**WHAT IS NEEDED:**
Could you repeat the entries below exactly, but only from the line with "疊技巧，無限向上延伸，真的要拿底部的東西時，很難不" through the line with "營業處已於6日下午召開颱風整備會議，全面啟動防颱應", and without any picture?

[Saved entries]
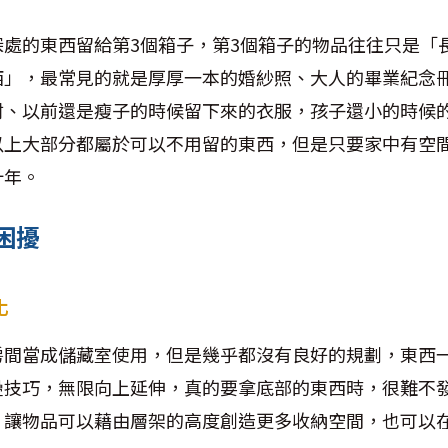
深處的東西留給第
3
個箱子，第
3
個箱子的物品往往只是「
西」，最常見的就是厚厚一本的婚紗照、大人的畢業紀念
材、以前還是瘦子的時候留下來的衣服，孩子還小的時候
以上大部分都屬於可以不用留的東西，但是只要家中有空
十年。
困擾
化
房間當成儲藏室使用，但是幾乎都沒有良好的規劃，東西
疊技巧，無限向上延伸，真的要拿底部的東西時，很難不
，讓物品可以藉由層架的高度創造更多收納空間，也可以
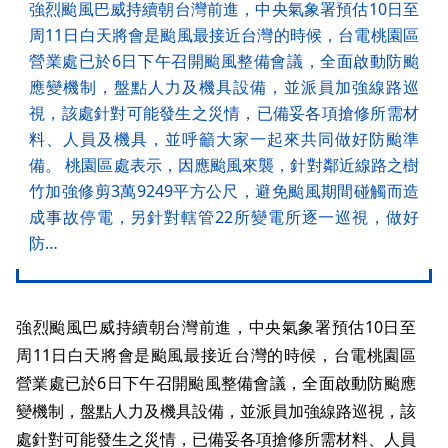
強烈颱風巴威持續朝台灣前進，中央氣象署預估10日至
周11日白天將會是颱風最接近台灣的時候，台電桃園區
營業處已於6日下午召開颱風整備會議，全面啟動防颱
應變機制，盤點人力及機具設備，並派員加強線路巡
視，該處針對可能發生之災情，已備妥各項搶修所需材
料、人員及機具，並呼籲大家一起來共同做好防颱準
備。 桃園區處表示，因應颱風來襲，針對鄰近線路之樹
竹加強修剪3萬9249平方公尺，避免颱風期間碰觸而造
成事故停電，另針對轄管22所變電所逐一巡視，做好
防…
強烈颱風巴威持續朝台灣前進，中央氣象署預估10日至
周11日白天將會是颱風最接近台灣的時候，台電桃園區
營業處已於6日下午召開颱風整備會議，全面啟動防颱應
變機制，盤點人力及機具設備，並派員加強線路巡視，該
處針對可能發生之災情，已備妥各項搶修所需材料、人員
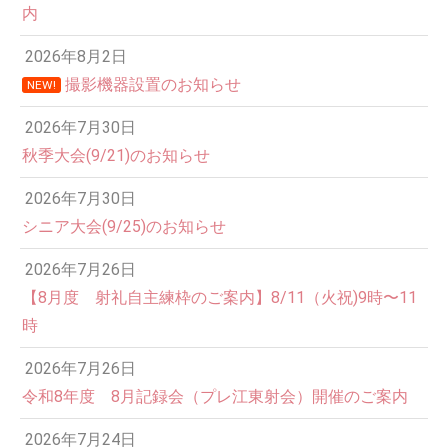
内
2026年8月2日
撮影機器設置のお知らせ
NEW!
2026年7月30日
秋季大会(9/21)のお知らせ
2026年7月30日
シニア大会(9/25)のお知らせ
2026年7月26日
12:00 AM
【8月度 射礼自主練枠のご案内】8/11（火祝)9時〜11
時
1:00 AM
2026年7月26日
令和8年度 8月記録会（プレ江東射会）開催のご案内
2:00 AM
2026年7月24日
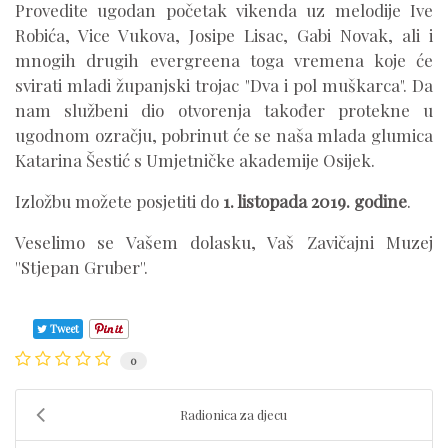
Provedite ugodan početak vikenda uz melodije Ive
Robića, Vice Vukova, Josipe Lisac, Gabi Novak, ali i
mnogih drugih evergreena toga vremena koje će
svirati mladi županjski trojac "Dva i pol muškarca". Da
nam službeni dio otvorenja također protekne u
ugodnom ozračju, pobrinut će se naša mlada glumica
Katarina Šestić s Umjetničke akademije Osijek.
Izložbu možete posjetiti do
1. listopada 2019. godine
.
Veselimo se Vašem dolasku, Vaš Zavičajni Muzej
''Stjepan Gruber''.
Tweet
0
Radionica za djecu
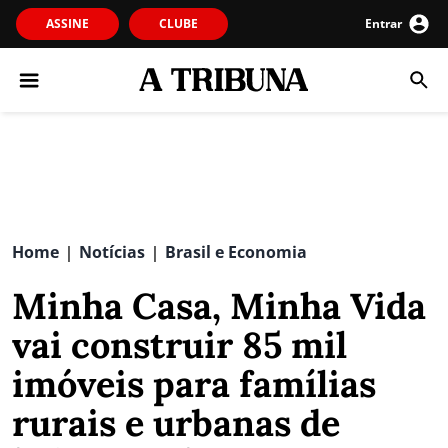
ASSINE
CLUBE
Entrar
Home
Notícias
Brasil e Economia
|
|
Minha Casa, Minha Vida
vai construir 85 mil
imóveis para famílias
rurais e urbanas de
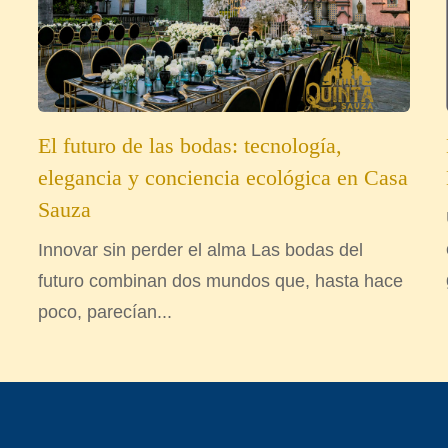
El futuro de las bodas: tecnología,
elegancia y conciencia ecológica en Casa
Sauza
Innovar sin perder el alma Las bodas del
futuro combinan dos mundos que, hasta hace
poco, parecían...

**RESULT OF THE TASK:**
疊技巧，無限向上延伸，真的要拿底部的東西時，很難不
，讓物品可以藉由層架的高度創造更多收納空間，也可以
強烈颱風巴威持續朝台灣前進，中央氣象署預估10日至
周11日白天將會是颱風最接近台灣的時候，台電桃園區
營業處已於6日下午召開颱風整備會議，全面啟動防颱
應變機制，盤點人力及機具設備，並派員加強線路巡
視，該處針對可能發生之災情，已備妥各項搶修所需材
料、人員及機具，並呼籲大家一起來共同做好防颱準
備。 桃園區處表示，因應颱風來襲，針對鄰近線路之樹
竹加強修剪3萬9249平方公尺，避免颱風期間碰觸而造
成事故停電，另針對轄管22所變電所逐一巡視，做好
防…
強烈颱風巴威持續朝台灣前進，中央氣象署預估10日至
周11日白天將會是颱風最接近台灣的時候，台電桃園區
營業處已於6日下午召開颱風整備會議，全面啟動防颱應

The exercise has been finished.